- Work request
Could you set down the listing below exactly and omit its images?

- The data
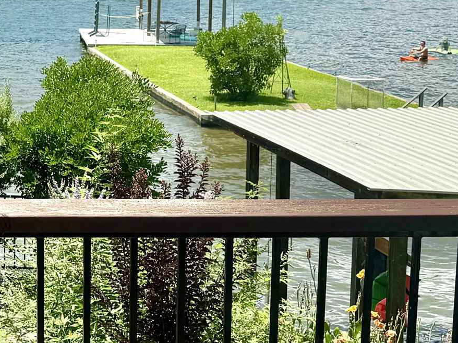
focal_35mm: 84
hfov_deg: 21.1
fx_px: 1111
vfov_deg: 17.3
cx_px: -137
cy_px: 35
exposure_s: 1/4608
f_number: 1.78
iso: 80
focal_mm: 6.76
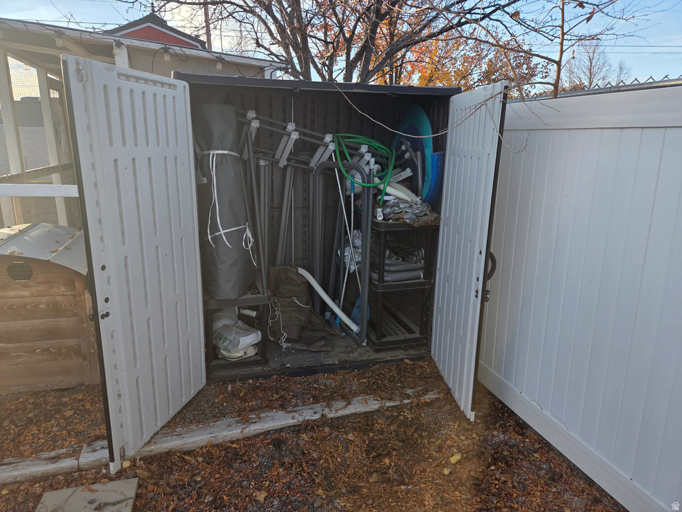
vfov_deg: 58.9
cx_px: 341
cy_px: 256
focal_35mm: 23
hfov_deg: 73.9
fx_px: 453
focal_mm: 5.4
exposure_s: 1/1044
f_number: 1.8
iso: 80
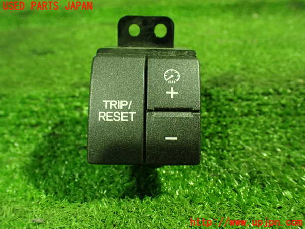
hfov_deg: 60.0
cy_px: 114
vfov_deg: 46.8
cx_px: 152
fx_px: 264
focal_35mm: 30
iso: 1000
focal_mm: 5.4
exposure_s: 1/30
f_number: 2.3
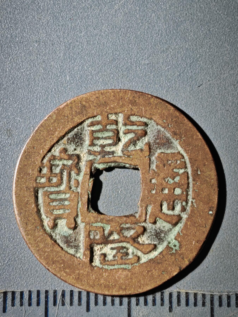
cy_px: 158
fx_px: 917
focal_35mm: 100
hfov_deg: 14.8
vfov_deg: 19.6
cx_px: 119
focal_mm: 9
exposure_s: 1/100
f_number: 2
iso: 160
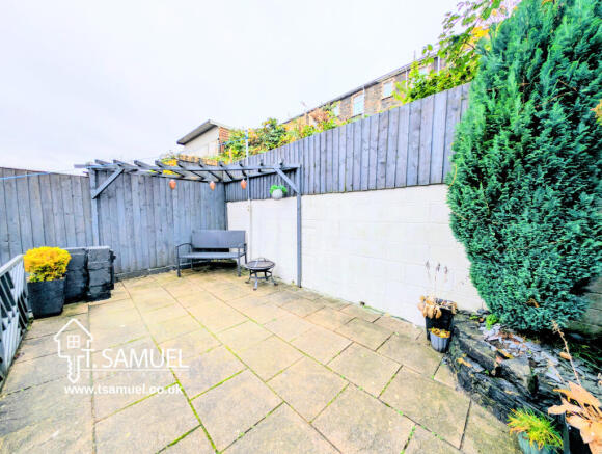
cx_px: 301
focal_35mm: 12
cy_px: 227
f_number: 1.95
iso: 40
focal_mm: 2.23
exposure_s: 1/74.4
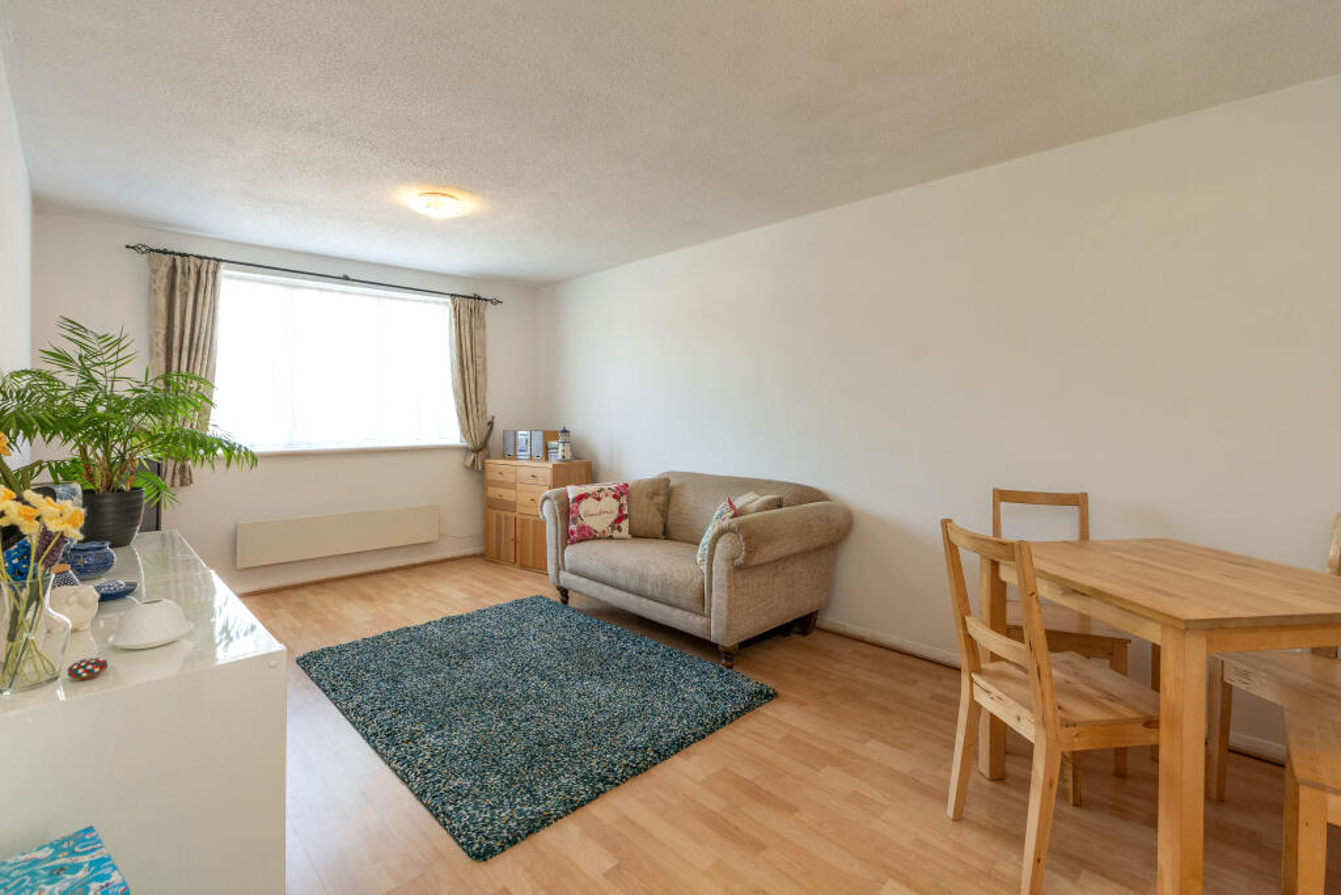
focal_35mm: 16
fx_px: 596
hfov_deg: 96.7
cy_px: 448
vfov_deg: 73.8
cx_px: 670
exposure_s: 1/10
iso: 320
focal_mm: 16
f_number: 8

- Your solution
focal_35mm: 84
hfov_deg: 21.1
fx_px: 1111
vfov_deg: 17.3
cx_px: -137
cy_px: 35
exposure_s: 1/4608
f_number: 1.78
iso: 80
focal_mm: 6.76
vfov_deg: 58.9
cx_px: 341
cy_px: 256
focal_35mm: 23
hfov_deg: 73.9
fx_px: 453
focal_mm: 5.4
exposure_s: 1/1044
f_number: 1.8
iso: 80
hfov_deg: 60.0
cy_px: 114
vfov_deg: 46.8
cx_px: 152
fx_px: 264
focal_35mm: 30
iso: 1000
focal_mm: 5.4
exposure_s: 1/30
f_number: 2.3
cy_px: 158
fx_px: 917
focal_35mm: 100
hfov_deg: 14.8
vfov_deg: 19.6
cx_px: 119
focal_mm: 9
exposure_s: 1/100
f_number: 2
iso: 160
cx_px: 301
focal_35mm: 12
cy_px: 227
f_number: 1.95
iso: 40
focal_mm: 2.23
exposure_s: 1/74.4
focal_35mm: 16
fx_px: 596
hfov_deg: 96.7
cy_px: 448
vfov_deg: 73.8
cx_px: 670
exposure_s: 1/10
iso: 320
focal_mm: 16
f_number: 8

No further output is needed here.